**AIM OF THE TASK**:
A faithful copy of the entries, without any pictures, is what is needed here.

[Saved data entries]
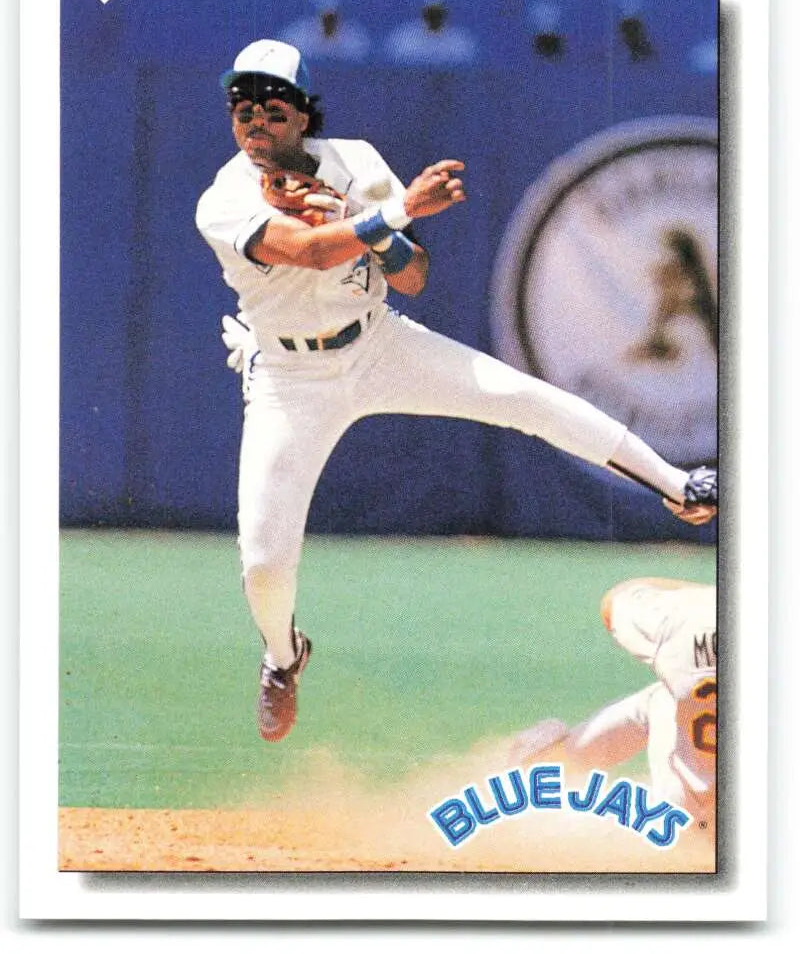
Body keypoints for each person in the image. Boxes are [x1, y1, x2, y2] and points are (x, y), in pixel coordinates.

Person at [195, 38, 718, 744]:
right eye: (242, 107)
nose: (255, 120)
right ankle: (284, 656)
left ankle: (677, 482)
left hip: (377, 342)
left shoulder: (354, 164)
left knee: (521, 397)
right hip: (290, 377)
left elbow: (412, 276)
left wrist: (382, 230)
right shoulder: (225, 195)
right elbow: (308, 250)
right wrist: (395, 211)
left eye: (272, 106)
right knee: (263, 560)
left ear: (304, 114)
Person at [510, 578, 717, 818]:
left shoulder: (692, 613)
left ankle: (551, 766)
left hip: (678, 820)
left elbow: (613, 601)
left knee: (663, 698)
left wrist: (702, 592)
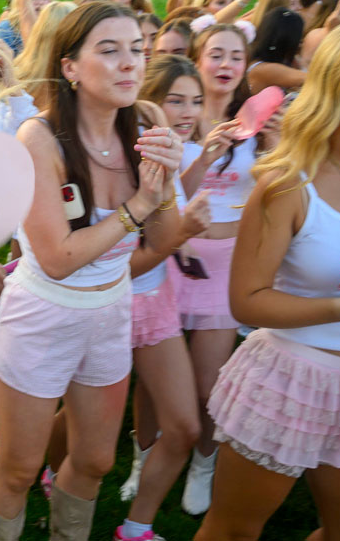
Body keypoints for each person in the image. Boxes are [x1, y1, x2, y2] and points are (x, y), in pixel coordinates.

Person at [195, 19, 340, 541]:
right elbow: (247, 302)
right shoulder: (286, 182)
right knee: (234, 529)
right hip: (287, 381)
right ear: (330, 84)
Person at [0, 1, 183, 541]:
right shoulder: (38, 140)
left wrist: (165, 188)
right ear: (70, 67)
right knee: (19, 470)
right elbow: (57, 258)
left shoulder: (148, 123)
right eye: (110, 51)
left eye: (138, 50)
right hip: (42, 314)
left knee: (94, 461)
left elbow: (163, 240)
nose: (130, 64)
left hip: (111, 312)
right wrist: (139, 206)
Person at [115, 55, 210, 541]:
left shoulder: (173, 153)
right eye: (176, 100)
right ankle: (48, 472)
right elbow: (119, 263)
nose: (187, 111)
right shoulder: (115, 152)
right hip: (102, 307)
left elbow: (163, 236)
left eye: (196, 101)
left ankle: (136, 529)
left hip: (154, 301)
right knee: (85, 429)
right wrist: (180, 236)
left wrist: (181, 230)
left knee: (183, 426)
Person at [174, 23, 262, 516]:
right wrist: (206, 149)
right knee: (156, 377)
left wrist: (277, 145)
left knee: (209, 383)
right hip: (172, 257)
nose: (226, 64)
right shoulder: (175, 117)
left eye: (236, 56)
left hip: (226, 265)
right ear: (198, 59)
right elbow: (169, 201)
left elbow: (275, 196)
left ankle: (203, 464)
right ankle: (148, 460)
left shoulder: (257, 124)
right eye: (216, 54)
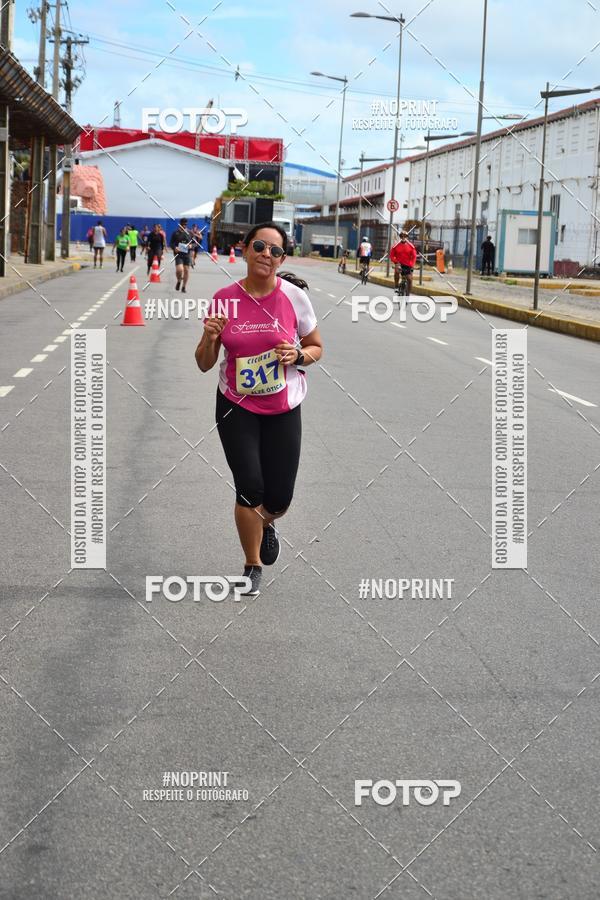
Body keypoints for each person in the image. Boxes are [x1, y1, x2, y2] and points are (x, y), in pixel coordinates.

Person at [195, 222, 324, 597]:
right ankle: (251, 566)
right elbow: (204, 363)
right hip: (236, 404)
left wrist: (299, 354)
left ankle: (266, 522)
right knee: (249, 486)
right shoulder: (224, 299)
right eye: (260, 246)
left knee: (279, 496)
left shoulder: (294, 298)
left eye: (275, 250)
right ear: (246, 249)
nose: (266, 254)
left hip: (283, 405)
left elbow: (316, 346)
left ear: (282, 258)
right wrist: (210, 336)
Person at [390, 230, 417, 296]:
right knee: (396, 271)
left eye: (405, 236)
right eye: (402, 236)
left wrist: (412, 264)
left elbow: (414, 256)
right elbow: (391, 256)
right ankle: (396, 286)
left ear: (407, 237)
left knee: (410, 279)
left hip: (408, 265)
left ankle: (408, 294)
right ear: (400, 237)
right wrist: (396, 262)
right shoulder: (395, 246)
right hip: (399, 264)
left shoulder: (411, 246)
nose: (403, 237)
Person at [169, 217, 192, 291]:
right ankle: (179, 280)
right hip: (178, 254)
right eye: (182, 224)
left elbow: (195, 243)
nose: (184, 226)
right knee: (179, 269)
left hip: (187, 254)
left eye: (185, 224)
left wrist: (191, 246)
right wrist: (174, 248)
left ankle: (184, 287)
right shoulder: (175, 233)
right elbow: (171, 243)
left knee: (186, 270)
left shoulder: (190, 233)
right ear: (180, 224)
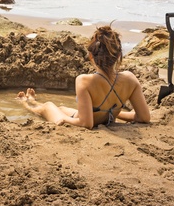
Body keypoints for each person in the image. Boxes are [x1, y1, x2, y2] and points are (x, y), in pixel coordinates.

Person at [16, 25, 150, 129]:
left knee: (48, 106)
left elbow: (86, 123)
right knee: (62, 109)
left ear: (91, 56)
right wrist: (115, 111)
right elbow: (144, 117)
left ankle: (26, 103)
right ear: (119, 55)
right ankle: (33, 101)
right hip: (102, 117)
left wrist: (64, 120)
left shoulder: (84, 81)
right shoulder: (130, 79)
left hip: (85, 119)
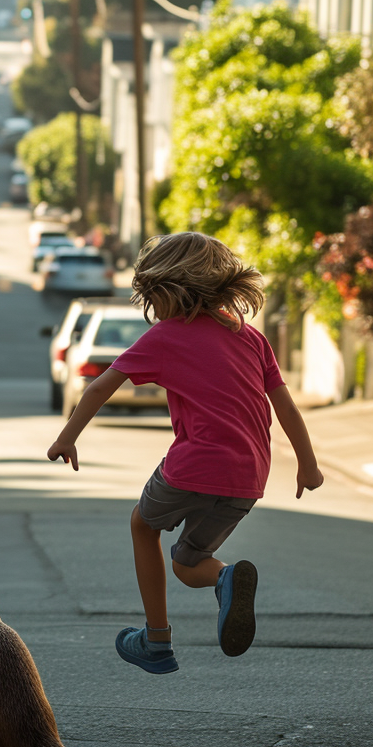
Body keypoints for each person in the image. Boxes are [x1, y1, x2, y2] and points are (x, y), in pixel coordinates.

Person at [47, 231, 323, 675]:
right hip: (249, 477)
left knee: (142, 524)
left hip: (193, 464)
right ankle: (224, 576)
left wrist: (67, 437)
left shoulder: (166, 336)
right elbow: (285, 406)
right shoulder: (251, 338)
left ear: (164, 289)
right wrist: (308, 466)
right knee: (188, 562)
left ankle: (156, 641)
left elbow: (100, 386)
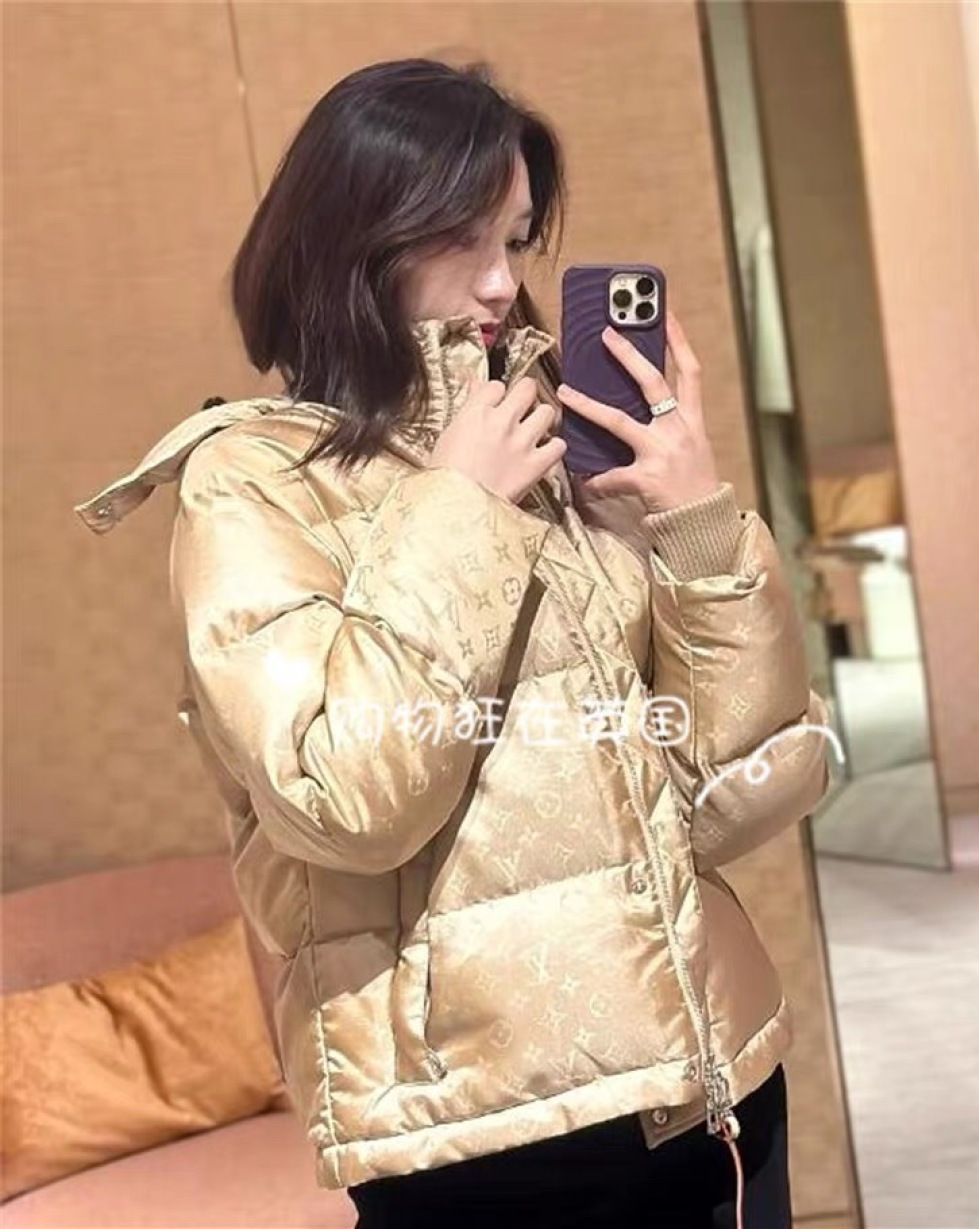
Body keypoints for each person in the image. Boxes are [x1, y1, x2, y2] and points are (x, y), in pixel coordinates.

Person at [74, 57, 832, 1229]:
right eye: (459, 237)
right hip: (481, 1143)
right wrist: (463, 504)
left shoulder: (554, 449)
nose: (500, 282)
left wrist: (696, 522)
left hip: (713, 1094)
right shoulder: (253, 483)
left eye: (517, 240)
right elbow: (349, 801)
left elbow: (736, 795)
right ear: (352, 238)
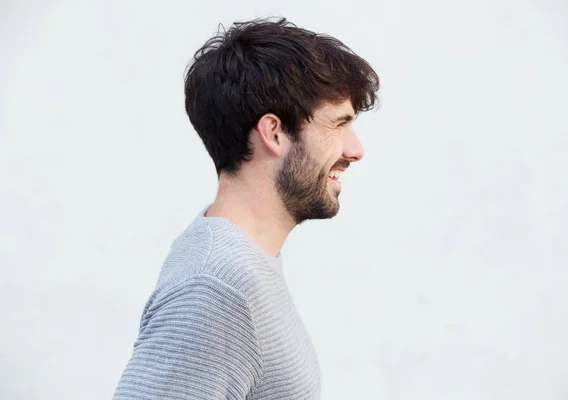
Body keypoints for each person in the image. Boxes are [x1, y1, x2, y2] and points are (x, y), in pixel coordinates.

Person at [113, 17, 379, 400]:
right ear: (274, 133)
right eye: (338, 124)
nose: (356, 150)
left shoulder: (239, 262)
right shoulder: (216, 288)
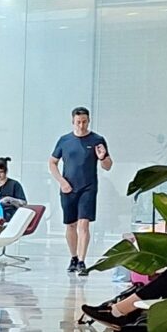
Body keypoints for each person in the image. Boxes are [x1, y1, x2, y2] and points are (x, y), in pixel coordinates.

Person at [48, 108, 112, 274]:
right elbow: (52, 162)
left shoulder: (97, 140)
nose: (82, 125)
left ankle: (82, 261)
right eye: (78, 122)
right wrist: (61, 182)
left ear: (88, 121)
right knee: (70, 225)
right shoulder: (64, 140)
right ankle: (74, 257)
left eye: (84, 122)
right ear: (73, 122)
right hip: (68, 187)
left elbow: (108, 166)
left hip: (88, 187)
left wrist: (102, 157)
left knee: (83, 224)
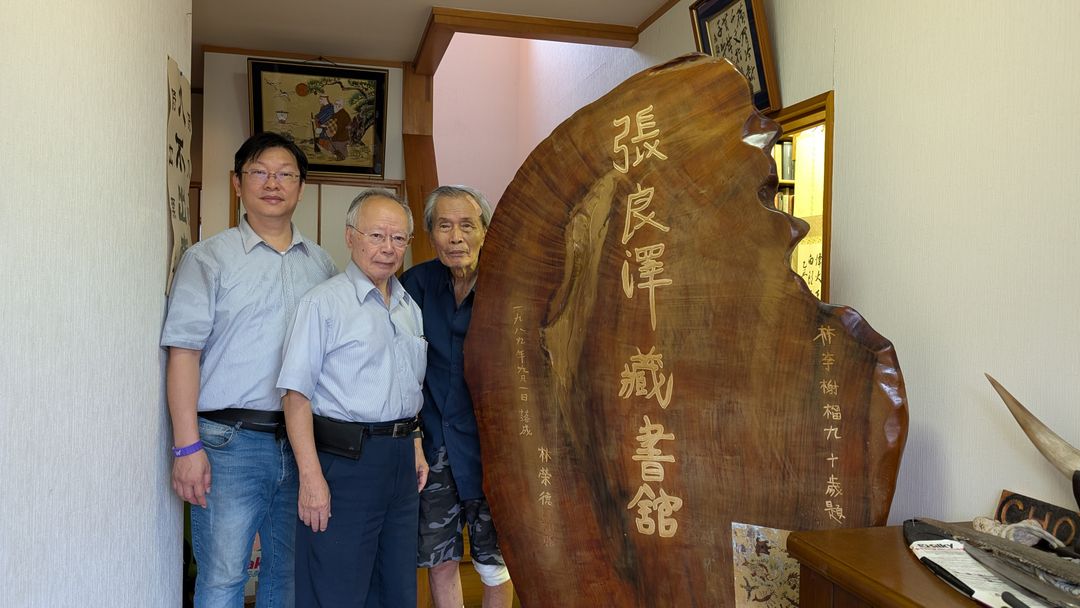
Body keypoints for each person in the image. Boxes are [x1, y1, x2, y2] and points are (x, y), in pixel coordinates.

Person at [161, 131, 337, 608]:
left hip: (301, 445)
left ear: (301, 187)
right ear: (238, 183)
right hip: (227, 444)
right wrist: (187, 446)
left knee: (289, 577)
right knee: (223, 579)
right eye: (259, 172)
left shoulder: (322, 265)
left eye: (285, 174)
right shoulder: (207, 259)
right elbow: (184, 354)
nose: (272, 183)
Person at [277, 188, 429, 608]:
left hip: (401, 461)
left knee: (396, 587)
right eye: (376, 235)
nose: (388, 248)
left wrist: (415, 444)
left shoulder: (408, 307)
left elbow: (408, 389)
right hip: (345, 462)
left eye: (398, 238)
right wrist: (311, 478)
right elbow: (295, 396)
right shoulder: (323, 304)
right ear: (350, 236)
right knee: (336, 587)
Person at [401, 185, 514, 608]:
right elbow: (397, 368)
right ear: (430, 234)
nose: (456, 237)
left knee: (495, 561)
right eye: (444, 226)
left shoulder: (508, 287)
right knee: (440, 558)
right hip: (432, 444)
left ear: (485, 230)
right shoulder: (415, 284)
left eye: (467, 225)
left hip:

**WRITTEN SOLUTION**:
Body keypoints for each person in the image. Boxes are [x1, y1, x2, y2] and points are (x, y), in pixel coordinates.

Person at [195, 38, 718, 744]:
right eye: (242, 107)
nose: (255, 120)
right ankle: (284, 656)
left ankle: (677, 482)
left hip: (377, 342)
left shoulder: (354, 164)
left knee: (521, 397)
right hip: (290, 377)
left elbow: (412, 276)
left wrist: (382, 230)
right shoulder: (225, 195)
right elbow: (308, 250)
right wrist: (395, 211)
left eye: (272, 106)
right knee: (263, 560)
left ear: (304, 114)
Person at [510, 578, 717, 818]:
left shoulder: (692, 613)
left ankle: (551, 766)
left hip: (678, 820)
left elbow: (613, 601)
left knee: (663, 698)
left wrist: (702, 592)
Body keypoints for each person in the image. Boxes are [x1, y1, x2, y2] and points are (x, y), in pixel coordinates.

Person at [195, 19, 340, 541]:
right elbow: (247, 302)
right shoulder: (286, 182)
right knee: (234, 529)
right hip: (287, 381)
right ear: (330, 84)
Person at [0, 1, 183, 541]:
right shoulder: (38, 140)
left wrist: (165, 188)
right ear: (70, 67)
right knee: (19, 470)
right elbow: (57, 258)
left shoulder: (148, 123)
right eye: (110, 51)
left eye: (138, 50)
right hip: (42, 314)
left knee: (94, 461)
left elbow: (163, 240)
nose: (130, 64)
left hip: (111, 312)
right wrist: (139, 206)
Person at [115, 55, 210, 541]:
left shoulder: (173, 153)
right eye: (176, 100)
right ankle: (48, 472)
right elbow: (119, 263)
nose: (187, 111)
right shoulder: (115, 152)
right hip: (102, 307)
left elbow: (163, 236)
left eye: (196, 101)
left ankle: (136, 529)
left hip: (154, 301)
right knee: (85, 429)
right wrist: (180, 236)
left wrist: (181, 230)
left knee: (183, 426)
Person at [174, 23, 262, 516]:
right wrist: (206, 149)
right knee: (156, 377)
left wrist: (277, 145)
left knee: (209, 383)
right hip: (172, 257)
nose: (226, 64)
right shoulder: (175, 117)
left eye: (236, 56)
left hip: (226, 265)
right ear: (198, 59)
right elbow: (169, 201)
left elbow: (275, 196)
left ankle: (203, 464)
right ankle: (148, 460)
left shoulder: (257, 124)
right eye: (216, 54)
Body keypoints for each person in the image. Boxes are [x1, y1, x2, y2] and points are (x, y), in pixel coordinates.

Person at [195, 222, 324, 597]:
right ankle: (251, 566)
right elbow: (204, 363)
right hip: (236, 404)
left wrist: (299, 354)
left ankle: (266, 522)
right knee: (249, 486)
right shoulder: (224, 299)
right eye: (260, 246)
left knee: (279, 496)
left shoulder: (294, 298)
left eye: (275, 250)
right ear: (246, 249)
nose: (266, 254)
left hip: (283, 405)
left elbow: (316, 346)
left ear: (282, 258)
right wrist: (210, 336)
Person at [390, 230, 417, 296]:
right knee: (396, 271)
left eye: (405, 236)
right eye: (402, 236)
left wrist: (412, 264)
left elbow: (414, 256)
right elbow: (391, 256)
right ankle: (396, 286)
left ear: (407, 237)
left knee: (410, 279)
left hip: (408, 265)
left ankle: (408, 294)
right ear: (400, 237)
right wrist: (396, 262)
right shoulder: (395, 246)
right hip: (399, 264)
left shoulder: (411, 246)
nose: (403, 237)
Person at [169, 217, 192, 291]:
right ankle: (179, 280)
right hip: (178, 254)
right eye: (182, 224)
left elbow: (195, 243)
nose: (184, 226)
right knee: (179, 269)
left hip: (187, 254)
left eye: (185, 224)
left wrist: (191, 246)
right wrist: (174, 248)
left ankle: (184, 287)
right shoulder: (175, 233)
right elbow: (171, 243)
left knee: (186, 270)
left shoulder: (190, 233)
right ear: (180, 224)
Body keypoints for each person in the image. Boxes are [x1, y1, x2, y2] and points are (x, y), in pixel coordinates.

Person at [16, 25, 150, 129]:
left knee: (48, 106)
left elbow: (86, 123)
right knee: (62, 109)
left ear: (91, 56)
right wrist: (115, 111)
right elbow: (144, 117)
left ankle: (26, 103)
right ear: (119, 55)
right ankle: (33, 101)
right hip: (102, 117)
left wrist: (64, 120)
left shoulder: (84, 81)
right shoulder: (130, 79)
left hip: (85, 119)
Body keypoints for each person in the image. Boxes are [x1, y1, x2, y2] and points are (x, y), in pixel coordinates.

Person at [47, 231, 323, 675]:
right hip: (249, 477)
left knee: (142, 524)
left hip: (193, 464)
right ankle: (224, 576)
left wrist: (67, 437)
left shoulder: (166, 336)
right elbow: (285, 406)
right shoulder: (251, 338)
left ear: (164, 289)
right wrist: (308, 466)
right knee: (188, 562)
left ankle: (156, 641)
left elbow: (100, 386)
Body keypoints for each person in the image. Boxes are [x1, y1, x2, y2] and points are (x, y), in pixel coordinates.

Person at [74, 57, 832, 1229]:
right eye: (459, 237)
right hip: (481, 1143)
right wrist: (463, 504)
left shoulder: (554, 449)
nose: (500, 282)
left wrist: (696, 522)
left hip: (713, 1094)
right shoulder: (253, 483)
left eye: (517, 240)
right elbow: (349, 801)
left elbow: (736, 795)
right ear: (352, 238)
Body keypoints for each person in the image. Boxes are [x1, y1, x2, y2] and points are (x, y), in pixel coordinates.

Person at [113, 17, 379, 400]:
right ear: (274, 133)
right eye: (338, 124)
nose: (356, 150)
left shoulder: (239, 262)
right shoulder: (216, 288)
Body keypoints for each person in the image. Boxes are [x1, y1, x2, y2] and points are (x, y), in pixel coordinates.

Person at [48, 108, 112, 274]:
right elbow: (52, 162)
left shoulder: (97, 140)
nose: (82, 125)
left ankle: (82, 261)
right eye: (78, 122)
right wrist: (61, 182)
left ear: (88, 121)
right knee: (70, 225)
right shoulder: (64, 140)
right ankle: (74, 257)
left eye: (84, 122)
right ear: (73, 122)
right hip: (68, 187)
left elbow: (108, 166)
left hip: (88, 187)
left wrist: (102, 157)
left knee: (83, 224)
Body keypoints for each person in the image. Boxes are [x1, y1, x2, y2] and points are (x, y), in pixel coordinates.

Person at [161, 131, 337, 608]:
left hip: (301, 445)
left ear: (301, 187)
right ear: (238, 183)
right hip: (227, 444)
right wrist: (187, 446)
left knee: (289, 577)
right knee: (223, 579)
right eye: (259, 172)
left shoulder: (322, 265)
left eye: (285, 174)
right shoulder: (207, 259)
right elbow: (184, 354)
nose: (272, 183)
Person at [277, 188, 429, 608]:
left hip: (401, 461)
left knee: (396, 587)
right eye: (376, 235)
nose: (388, 248)
left wrist: (415, 444)
left shoulder: (408, 307)
left elbow: (408, 389)
right hip: (345, 462)
left eye: (398, 238)
right wrist: (311, 478)
right elbow: (295, 396)
right shoulder: (323, 304)
right ear: (350, 236)
right knee: (336, 587)
Person at [401, 185, 514, 608]:
right elbow: (397, 368)
right ear: (430, 234)
nose: (456, 237)
left knee: (495, 561)
right eye: (444, 226)
left shoulder: (508, 287)
right knee: (440, 558)
right hip: (432, 444)
left ear: (485, 230)
right shoulder: (415, 284)
left eye: (467, 225)
left hip:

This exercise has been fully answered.